DAVAO CITY (MindaNews/23 August) — Negotiations between the Philippine government and National Democratic Front started Tuesday with discussions on the remaining substantive agenda for the talks that were agreed upon during the Ramos administration in a bid to forge a final peace agreement within six to 12 months.
In a press statement from Oslo, Norway where the peace talks formally resumed on Monday, the Office of the Presidential Adviser on the Peace Process said both panels and their committees started talks on the timeline for socioeconomic reforms, political and economic reforms, and end of hostilities and disposition of forces.
The first item in the agenda, respect for human rights and International Humanitarian Law, was given flesh in the Comprehensive Agreement on Human Rights and International Law or CARHRIHL signed in 1992.
The statement said the parties have also agreed to affirm previously signed agreements such as CARHRIHL and The Hague Joint Declaration of 1992, and reconstitute the Joint Agreement on Security and Immunity Guarantees (JASIG) list.
Labor Secretary Silvestre H. Bello III, concurrent chair of the government peace panel, explained that both parties agreed to hold meetings in panel and committee levels to accelerate the process of discussion on substantive issues related to the talks.
Bello noted that past negotiations had been spent more on procedures rather than on the substantive agenda.

********

● TASK INSTRUCTIONS
Output the full news report on the resumed Philippine government and National Democratic Front peace talks word for word.

[Chart analysis data]

********

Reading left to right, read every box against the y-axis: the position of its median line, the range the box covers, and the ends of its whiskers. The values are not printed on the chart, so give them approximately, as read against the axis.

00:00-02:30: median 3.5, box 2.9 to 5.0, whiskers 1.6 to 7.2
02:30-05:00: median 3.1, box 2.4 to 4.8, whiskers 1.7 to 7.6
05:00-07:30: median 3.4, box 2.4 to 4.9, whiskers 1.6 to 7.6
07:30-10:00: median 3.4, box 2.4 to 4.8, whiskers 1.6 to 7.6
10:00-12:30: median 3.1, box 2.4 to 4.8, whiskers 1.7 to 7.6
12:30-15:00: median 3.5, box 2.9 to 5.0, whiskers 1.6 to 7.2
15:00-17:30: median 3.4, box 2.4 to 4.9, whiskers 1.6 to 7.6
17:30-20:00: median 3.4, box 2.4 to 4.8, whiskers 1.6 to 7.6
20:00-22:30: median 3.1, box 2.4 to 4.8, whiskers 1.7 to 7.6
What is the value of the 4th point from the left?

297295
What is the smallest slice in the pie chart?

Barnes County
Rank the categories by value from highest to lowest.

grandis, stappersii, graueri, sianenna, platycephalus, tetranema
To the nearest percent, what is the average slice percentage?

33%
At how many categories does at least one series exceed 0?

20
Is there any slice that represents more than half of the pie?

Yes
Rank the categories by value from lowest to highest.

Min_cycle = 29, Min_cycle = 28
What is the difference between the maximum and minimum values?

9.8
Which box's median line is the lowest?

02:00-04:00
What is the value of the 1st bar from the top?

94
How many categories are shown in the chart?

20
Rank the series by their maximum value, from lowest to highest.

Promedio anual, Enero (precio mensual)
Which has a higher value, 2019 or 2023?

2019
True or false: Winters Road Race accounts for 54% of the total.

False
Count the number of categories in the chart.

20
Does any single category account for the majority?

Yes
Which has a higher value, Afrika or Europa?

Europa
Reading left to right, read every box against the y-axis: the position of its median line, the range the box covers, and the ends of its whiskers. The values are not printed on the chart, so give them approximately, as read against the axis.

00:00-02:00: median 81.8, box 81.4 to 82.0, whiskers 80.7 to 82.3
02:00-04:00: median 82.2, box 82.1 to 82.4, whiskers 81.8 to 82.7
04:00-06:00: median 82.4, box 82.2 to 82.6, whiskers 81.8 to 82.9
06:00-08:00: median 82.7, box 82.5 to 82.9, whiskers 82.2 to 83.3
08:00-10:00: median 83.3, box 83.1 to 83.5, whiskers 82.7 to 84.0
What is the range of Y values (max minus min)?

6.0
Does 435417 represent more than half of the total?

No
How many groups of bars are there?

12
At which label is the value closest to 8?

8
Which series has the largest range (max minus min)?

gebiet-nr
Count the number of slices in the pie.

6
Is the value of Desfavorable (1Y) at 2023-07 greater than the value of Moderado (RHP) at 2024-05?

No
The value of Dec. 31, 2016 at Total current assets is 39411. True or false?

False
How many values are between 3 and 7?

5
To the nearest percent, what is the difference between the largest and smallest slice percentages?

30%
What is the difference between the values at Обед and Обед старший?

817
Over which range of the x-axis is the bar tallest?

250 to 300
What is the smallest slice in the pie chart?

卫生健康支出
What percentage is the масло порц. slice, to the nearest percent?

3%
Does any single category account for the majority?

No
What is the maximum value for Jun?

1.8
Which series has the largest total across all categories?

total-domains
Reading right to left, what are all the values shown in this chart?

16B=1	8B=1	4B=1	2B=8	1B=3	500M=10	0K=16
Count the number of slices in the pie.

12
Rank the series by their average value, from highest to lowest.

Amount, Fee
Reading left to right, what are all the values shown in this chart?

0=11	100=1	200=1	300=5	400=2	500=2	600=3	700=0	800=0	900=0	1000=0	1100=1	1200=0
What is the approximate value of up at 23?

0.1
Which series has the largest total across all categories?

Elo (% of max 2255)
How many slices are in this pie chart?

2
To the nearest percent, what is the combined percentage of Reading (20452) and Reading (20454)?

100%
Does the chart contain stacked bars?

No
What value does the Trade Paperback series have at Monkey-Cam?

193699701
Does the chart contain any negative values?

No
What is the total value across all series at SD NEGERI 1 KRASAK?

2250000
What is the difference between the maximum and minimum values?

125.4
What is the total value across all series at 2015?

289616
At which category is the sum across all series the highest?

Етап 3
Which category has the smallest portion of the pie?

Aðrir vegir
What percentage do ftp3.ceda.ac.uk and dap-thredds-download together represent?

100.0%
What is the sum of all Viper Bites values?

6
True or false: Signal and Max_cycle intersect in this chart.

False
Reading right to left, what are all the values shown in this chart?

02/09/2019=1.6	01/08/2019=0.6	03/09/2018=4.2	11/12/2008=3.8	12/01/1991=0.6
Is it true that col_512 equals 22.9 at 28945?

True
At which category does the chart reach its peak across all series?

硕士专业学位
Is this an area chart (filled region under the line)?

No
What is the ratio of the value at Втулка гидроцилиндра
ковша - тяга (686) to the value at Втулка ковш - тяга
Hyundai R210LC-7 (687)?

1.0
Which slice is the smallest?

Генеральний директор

********

● FINAL ANSWER
DAVAO CITY (MindaNews/23 August) — Negotiations between the Philippine government and National Democratic Front started Tuesday with discussions on the remaining substantive agenda for the talks that were agreed upon during the Ramos administration in a bid to forge a final peace agreement within six to 12 months.
In a press statement from Oslo, Norway where the peace talks formally resumed on Monday, the Office of the Presidential Adviser on the Peace Process said both panels and their committees started talks on the timeline for socioeconomic reforms, political and economic reforms, and end of hostilities and disposition of forces.
The first item in the agenda, respect for human rights and International Humanitarian Law, was given flesh in the Comprehensive Agreement on Human Rights and International Law or CARHRIHL signed in 1992.
The statement said the parties have also agreed to affirm previously signed agreements such as CARHRIHL and The Hague Joint Declaration of 1992, and reconstitute the Joint Agreement on Security and Immunity Guarantees (JASIG) list.
Labor Secretary Silvestre H. Bello III, concurrent chair of the government peace panel, explained that both parties agreed to hold meetings in panel and committee levels to accelerate the process of discussion on substantive issues related to the talks.
Bello noted that past negotiations had been spent more on procedures rather than on the substantive agenda.